» AIM OF THE EXERCISE:
Take the data below and extract the lines from the one with "116 196 4.38" to the one with "541 117 6919", inclusive, exactly as written.

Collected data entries
☆ ☆ ☆

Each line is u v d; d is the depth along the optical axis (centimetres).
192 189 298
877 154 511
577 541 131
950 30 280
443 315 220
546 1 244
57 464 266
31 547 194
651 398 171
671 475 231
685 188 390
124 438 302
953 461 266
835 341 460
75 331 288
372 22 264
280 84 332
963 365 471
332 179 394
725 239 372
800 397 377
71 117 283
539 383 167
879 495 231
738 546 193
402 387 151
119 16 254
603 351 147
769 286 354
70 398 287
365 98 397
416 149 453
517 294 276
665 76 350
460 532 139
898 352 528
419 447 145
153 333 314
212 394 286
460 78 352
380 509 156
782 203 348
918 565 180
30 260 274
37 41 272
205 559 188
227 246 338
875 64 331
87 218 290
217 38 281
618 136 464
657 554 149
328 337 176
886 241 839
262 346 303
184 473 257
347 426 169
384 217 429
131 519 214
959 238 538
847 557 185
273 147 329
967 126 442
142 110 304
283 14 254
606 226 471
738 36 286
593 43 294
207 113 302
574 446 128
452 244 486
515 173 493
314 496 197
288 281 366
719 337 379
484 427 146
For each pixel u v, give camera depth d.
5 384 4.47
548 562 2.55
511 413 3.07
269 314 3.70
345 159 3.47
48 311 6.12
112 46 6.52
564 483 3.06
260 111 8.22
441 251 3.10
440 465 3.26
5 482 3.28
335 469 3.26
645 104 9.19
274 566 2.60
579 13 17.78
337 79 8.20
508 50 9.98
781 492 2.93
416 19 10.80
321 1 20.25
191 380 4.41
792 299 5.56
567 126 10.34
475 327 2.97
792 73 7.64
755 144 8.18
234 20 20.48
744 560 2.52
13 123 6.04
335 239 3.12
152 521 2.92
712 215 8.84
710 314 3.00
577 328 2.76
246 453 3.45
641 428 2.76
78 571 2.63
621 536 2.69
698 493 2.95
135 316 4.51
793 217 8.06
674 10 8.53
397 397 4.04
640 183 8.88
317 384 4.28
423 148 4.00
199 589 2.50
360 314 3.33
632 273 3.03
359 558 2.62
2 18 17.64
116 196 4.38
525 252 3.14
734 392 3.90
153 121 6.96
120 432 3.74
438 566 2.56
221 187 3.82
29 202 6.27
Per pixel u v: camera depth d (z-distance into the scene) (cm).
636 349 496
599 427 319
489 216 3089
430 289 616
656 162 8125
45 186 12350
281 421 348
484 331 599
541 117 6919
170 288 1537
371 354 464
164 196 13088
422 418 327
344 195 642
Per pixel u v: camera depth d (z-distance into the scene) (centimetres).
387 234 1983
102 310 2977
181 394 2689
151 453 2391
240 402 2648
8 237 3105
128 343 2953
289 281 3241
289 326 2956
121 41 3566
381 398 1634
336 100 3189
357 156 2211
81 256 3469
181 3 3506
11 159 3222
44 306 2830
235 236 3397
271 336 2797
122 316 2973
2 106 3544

☆ ☆ ☆

» RESULT OF THE TASK:
116 196 4.38
525 252 3.14
734 392 3.90
153 121 6.96
120 432 3.74
438 566 2.56
221 187 3.82
29 202 6.27
Per pixel u v: camera depth d (z-distance into the scene) (cm).
636 349 496
599 427 319
489 216 3089
430 289 616
656 162 8125
45 186 12350
281 421 348
484 331 599
541 117 6919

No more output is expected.